I recently got a question from an aspiring author. She had a question many of us have when we are trying to complete a novel:
"I know the beginning, and I have some of it written; and I know the end of the book. It's the getting from here to there that I'm having trouble with."
She told me she knew her characters inside and out, she knew what they'd do in any given situation, and the story idea was compelling, but she was stuck!
How many times have we run up against this dilemma? We've got an idea of whose story we're telling and about their happy ending, but what happens to them along the way? What fills up the middle 2/3 of the book?
And....I think I have an answer. Ta da~Here are my thoughts:
First off, we need to know what our character wants. If, like the author said, she knew that character inside and out, she would know what s/he wanted more than anything. The thing the main character wants more than anything IS the story. Desire drives every good story.
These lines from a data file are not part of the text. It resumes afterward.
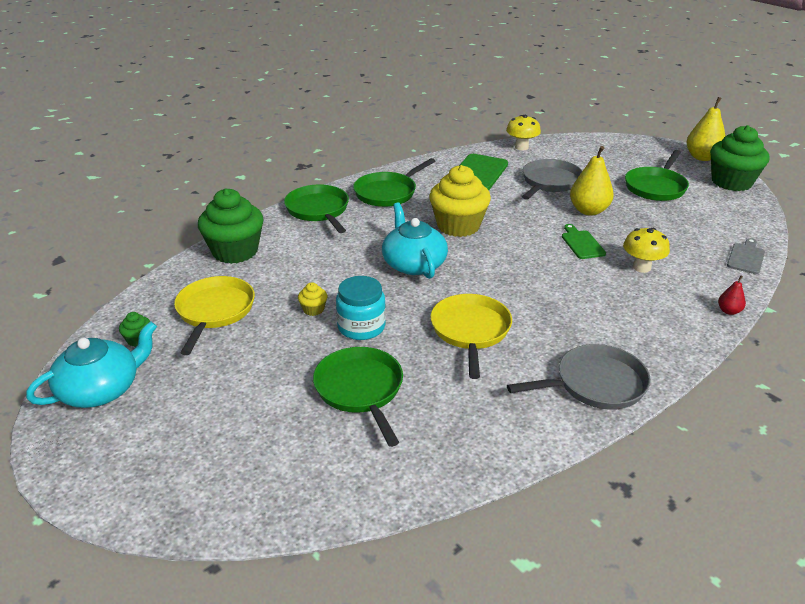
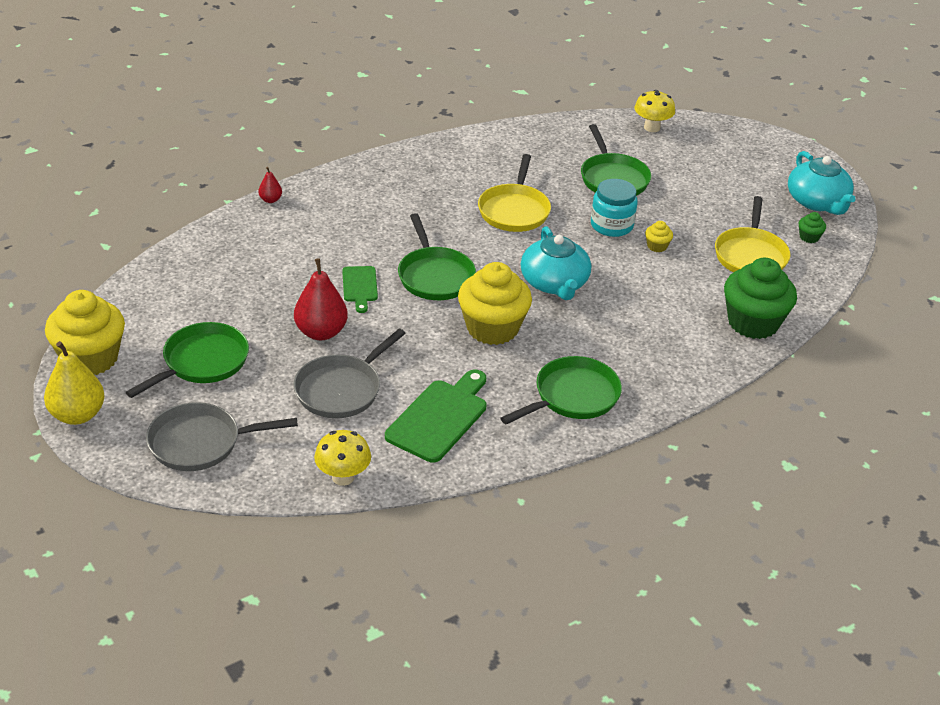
camera: 175 degrees left, 5 degrees up
turquoise teapot [26,321,157,408] -> turquoise teapot turned 75 degrees counterclockwise [788,151,856,215]
green pan [284,185,349,233] -> green pan moved to [398,213,476,300]
grey pan [507,344,651,410] -> grey pan moved to [146,402,298,471]
yellow pear [570,146,614,216] -> red pear [294,258,348,340]
yellow mushroom [623,228,670,273] -> yellow mushroom moved to [634,90,675,132]
green cupcake [710,125,770,191] -> yellow cupcake [45,290,125,375]
grey cutting board [727,238,765,274] -> none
Second, we need to discover what stands between the main character and her/his desire or goal. Make a huge list. Make the list of possible obstacles exhaustive. Delve into the preposterous. Go for the obvious, and then go beyond. Ask yourself, "What's the worst thing that could happen to my main character?" and then ratchet it up.
Once you have that list, whittle it down to (about) your top 10 favorite obstacles. Sometimes the more unexpected the better. Surprise the reader! We read to be surprised, and surprise delights us and keeps us turning pages.
Then, imagine that each one of these becomes a scene in that middle 2/3 of the book. Figure out all the ins and outs of what could happen to the character when that obstacle arises. Make things really tough on the character. Imagine what all the possible range of emotions would be for the character when the obstacle arises. That's the reaction. Then, get the character moving toward overcoming it. Show how the character obliterates the obstacle. This gives the readers a chance to cheer. Then, hit us with the next obstacle--and end the scene with a cliffhanger.
Line up the obstacles in a crescendo. Arrange and rearrange them until the obstacles are paced just right. Then plop them down. Write the scenes, flesh them out. In each scene, as the character encounters and overcomes each obstacle, the ideal is if that obstacle serves to "reveal character"--to give the readers a further glimpse into what that hero is like on the inside. So...when you're choosing obstacles from your exhaustive list of possibilities, try to make the obstacles different enough that they'll expose a different facet of the hero/ine's character.
The final obstacle should be the worst. It should propel the main character into the crisis and the final showdown that leads to the triumphant ending.
It's okay to have lighthearted things along the way, but conflict reveals character, and drives plot, which is character. Character is plot.
Right now I have three or four characters in my brain. They are barely on paper, just a page or two, and I'm trying to decide which one needs to have his/her story told next. I keep thinking of it this way: I know this character. This character has a story, and it HAS to be his story. With the traits he has, the story really only has one possible plot. This is HIS story.
I'm not sure that makes sense. Maybe not. But I know what I mean, and I think I know what will happen to millionaire gone bust Ivan Potts (this oddball character in my head who keeps bothering me) when he makes this life-changing decision to take his friend Nils Jacoby up on his offer to go to England and start over after his (latest) bankruptcy. Ivan's story needs to be told soon. What's his happy ending? I think I know--and of course it involves finding love--and now I have to discover out what stands between him and his happily ever after.
When considering what obstacles to throw at the story people, it helps to really know them. Take their character traits into consideration. What do they love, hate, fear? These emotions are huge clues for knowing what to throw into their paths.
So. That's long enough for now.
I'm boiling all of this down from several books I've studied, conferences I've been to, etc. I think most of it probably comes from James Scott Bell and James N. Frey, which I've mentioned umpteen times on this blog. So, check those out for a more comprehensive study of the topic.
Speaking of Cracker Jack... mmm. I love that stuff. I love the popcorn, totally love the caramely crispiness of it, how it crackles in my mouth and tastes kind of burned and yet heavenly. However, the truly magical part of Cracker Jack is....
NO! Not the prize inside. (They've gotten disappointingly cheap. A foldy face of Thomas Jefferson? Uh, maybe not very exciting as a "prize." Whatever happened to the mini magnifying glasses, or even a butterfly stick-on tattoo? Sigh. Things just aren't like the good old days of a mood ring.)
It's the peanuts. Mmm. The total immersion of each peanut half in the caramely crispiness of the coating. Now that's a thing for a heroine (me) to desire. Are we all the heroes of our own story? Me, I'm the heroine of my tale--that of a woman on a lifelong quest to eat as much candy as possible...what could possibly stand in my way?